What impact will the changes have on a credit report?
A consumer’s credit report currently contains a 24 month history which reflects how reliable they are in making debt repayments and paying bills in a timely fashion.
If a financial hardship arrangement is put in place, the credit report will reflect the revised repayments agreed with the lender, not the original repayments. If the consumer meets these new repayments, their history will show that repayments are up to date.
In the case where a consumer is temporarily required not to make payments under the hardship arrangement, this will also be reflected in the credit report.
When calculating a consumer’s credit score, credit reporting bodies are restricted from including the financial hardship indicator.
What about accessing credit in the future?

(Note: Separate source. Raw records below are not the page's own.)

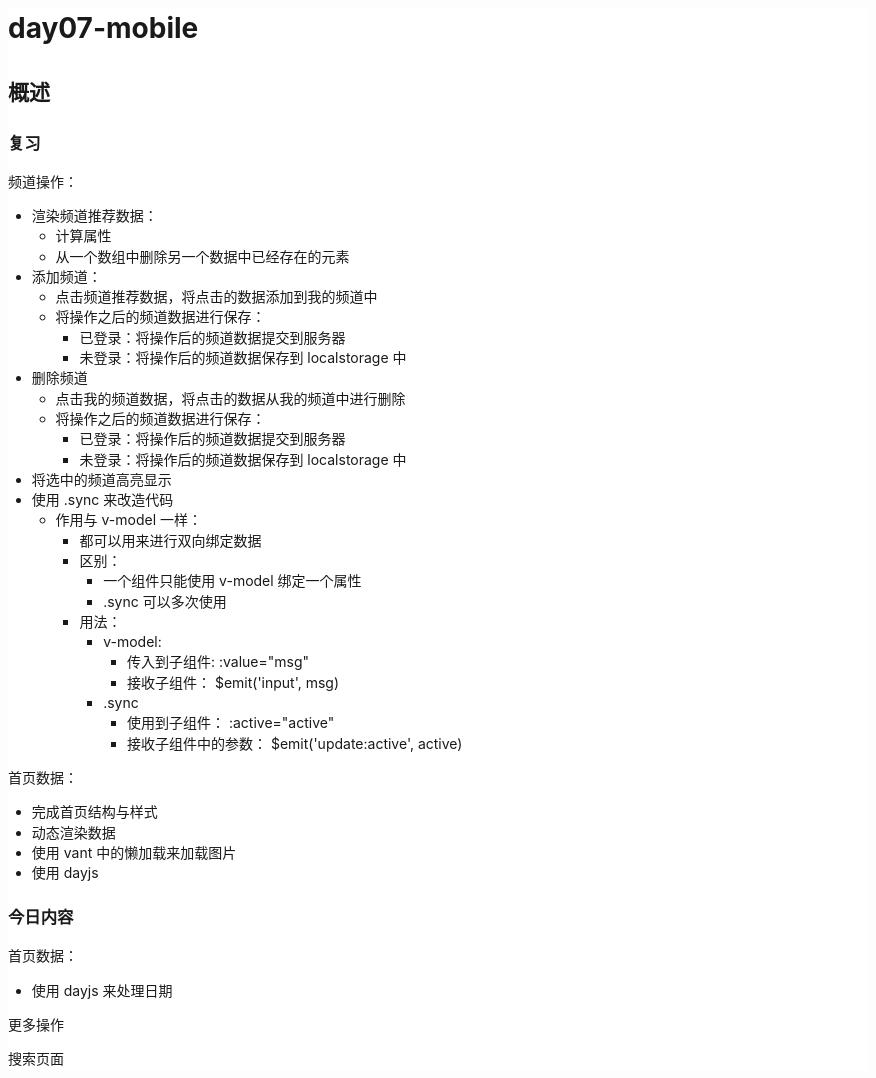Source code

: # day07-mobile

## 概述

### 复习

频道操作：

+ 渲染频道推荐数据：
  + 计算属性
  + 从一个数组中删除另一个数据中已经存在的元素
+ 添加频道：
  +  点击频道推荐数据，将点击的数据添加到我的频道中
  + 将操作之后的频道数据进行保存：
    + 已登录：将操作后的频道数据提交到服务器
    + 未登录：将操作后的频道数据保存到 localstorage 中
+ 删除频道
  +  点击我的频道数据，将点击的数据从我的频道中进行删除
  + 将操作之后的频道数据进行保存：
    + 已登录：将操作后的频道数据提交到服务器
    + 未登录：将操作后的频道数据保存到 localstorage 中
+ 将选中的频道高亮显示
+ 使用 .sync 来改造代码
  + 作用与 v-model 一样：
    + 都可以用来进行双向绑定数据
    + 区别：
      + 一个组件只能使用 v-model 绑定一个属性
      + .sync 可以多次使用
    + 用法：
      + v-model: 
        + 传入到子组件: :value="msg"
        + 接收子组件： $emit('input', msg)
      + .sync
        + 使用到子组件： :active="active"
        + 接收子组件中的参数： $emit('update:active', active)

首页数据：

+ 完成首页结构与样式
+ 动态渲染数据
+ 使用 vant 中的懒加载来加载图片
+ 使用 dayjs 

### 今日内容

首页数据：

+ 使用 dayjs 来处理日期

更多操作

搜索页面
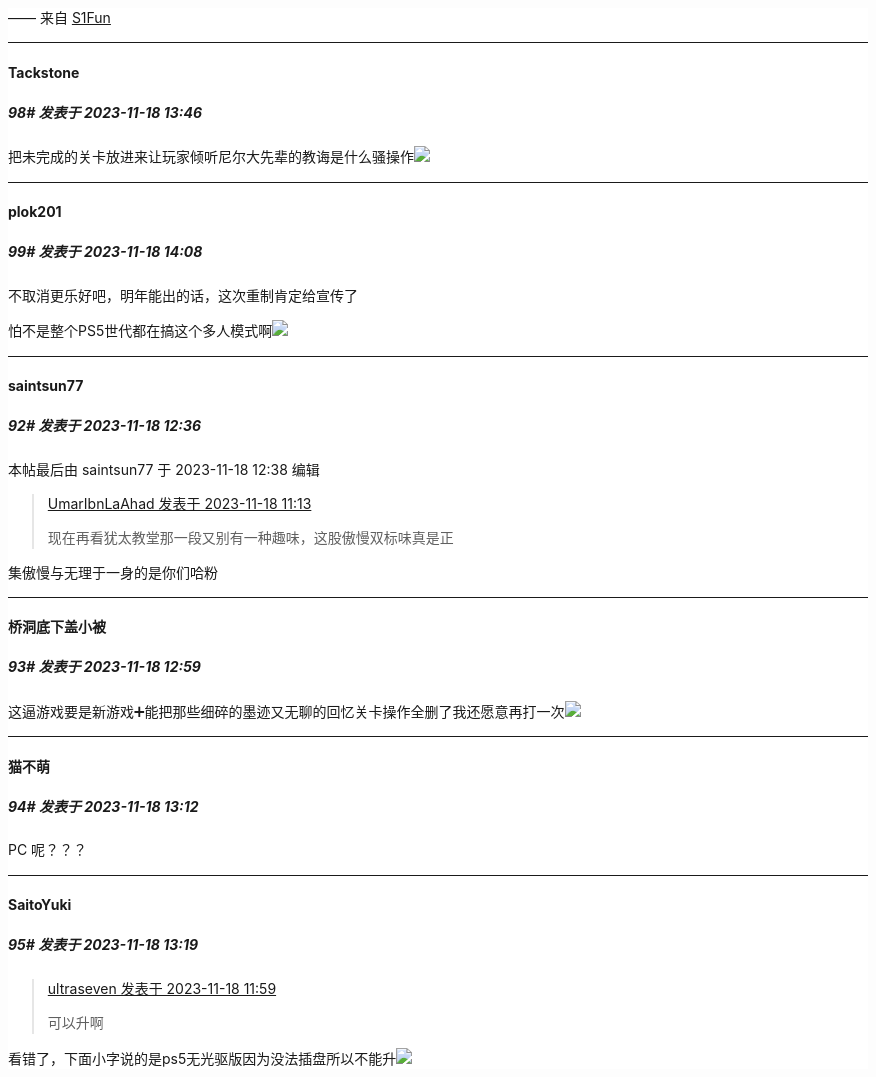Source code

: —— 来自 [S1Fun](https://s1fun.koalcat.com)

*****

####  Tackstone  
##### 98#       发表于 2023-11-18 13:46

把未完成的关卡放进来让玩家倾听尼尔大先辈的教诲是什么骚操作<img src="https://static.saraba1st.com/image/smiley/face2017/037.png" referrerpolicy="no-referrer">

*****

####  plok201  
##### 99#       发表于 2023-11-18 14:08

不取消更乐好吧，明年能出的话，这次重制肯定给宣传了

怕不是整个PS5世代都在搞这个多人模式啊<img src="https://static.saraba1st.com/image/smiley/face2017/066.png" referrerpolicy="no-referrer">


*****

####  saintsun77  
##### 92#       发表于 2023-11-18 12:36

 本帖最后由 saintsun77 于 2023-11-18 12:38 编辑 
<blockquote><a href="httphttps://bbs.saraba1st.com/2b/forum.php?mod=redirect&amp;goto=findpost&amp;pid=63072967&amp;ptid=2155748" target="_blank">UmarIbnLaAhad 发表于 2023-11-18 11:13</a>

现在再看犹太教堂那一段又别有一种趣味，这股傲慢双标味真是正</blockquote>
集傲慢与无理于一身的是你们哈粉

*****

####  桥洞底下盖小被  
##### 93#       发表于 2023-11-18 12:59

这逼游戏要是新游戏➕能把那些细碎的墨迹又无聊的回忆关卡操作全删了我还愿意再打一次<img src="https://static.saraba1st.com/image/smiley/face2017/003.png" referrerpolicy="no-referrer">

*****

####  猫不萌  
##### 94#       发表于 2023-11-18 13:12

PC 呢？？？

*****

####  SaitoYuki  
##### 95#       发表于 2023-11-18 13:19

<blockquote><a href="httphttps://bbs.saraba1st.com/2b/forum.php?mod=redirect&amp;goto=findpost&amp;pid=63073355&amp;ptid=2155748" target="_blank">ultraseven 发表于 2023-11-18 11:59</a>

可以升啊</blockquote>
看错了，下面小字说的是ps5无光驱版因为没法插盘所以不能升<img src="https://static.saraba1st.com/image/smiley/face2017/068.png" referrerpolicy="no-referrer">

During or within 12 months of the end of your financial hardship arrangement, lenders will have access to your credit report that states you have been in financial hardship.
When applying for a new loan, Mr Laing reassures consumers that hardship arrangements should not stop them from applying for credit in the future.
“Seeking hardship assistance from your lender does not exclude you from applying for credit in the future,” he said.
“Depending on how recently your hardship arrangement ended, new lenders may ask for a few extra details to get a better idea of your current circumstances to understand whether you are still experiencing hardship and if this will affect your capacity to take on new credit.”
After 12 months, financial hardship information is deleted from credit reports.
“Getting help early can help avoid the problem getting worse and better enable the lender to work with you during tough times to help you get back on track,” Mr Laing said.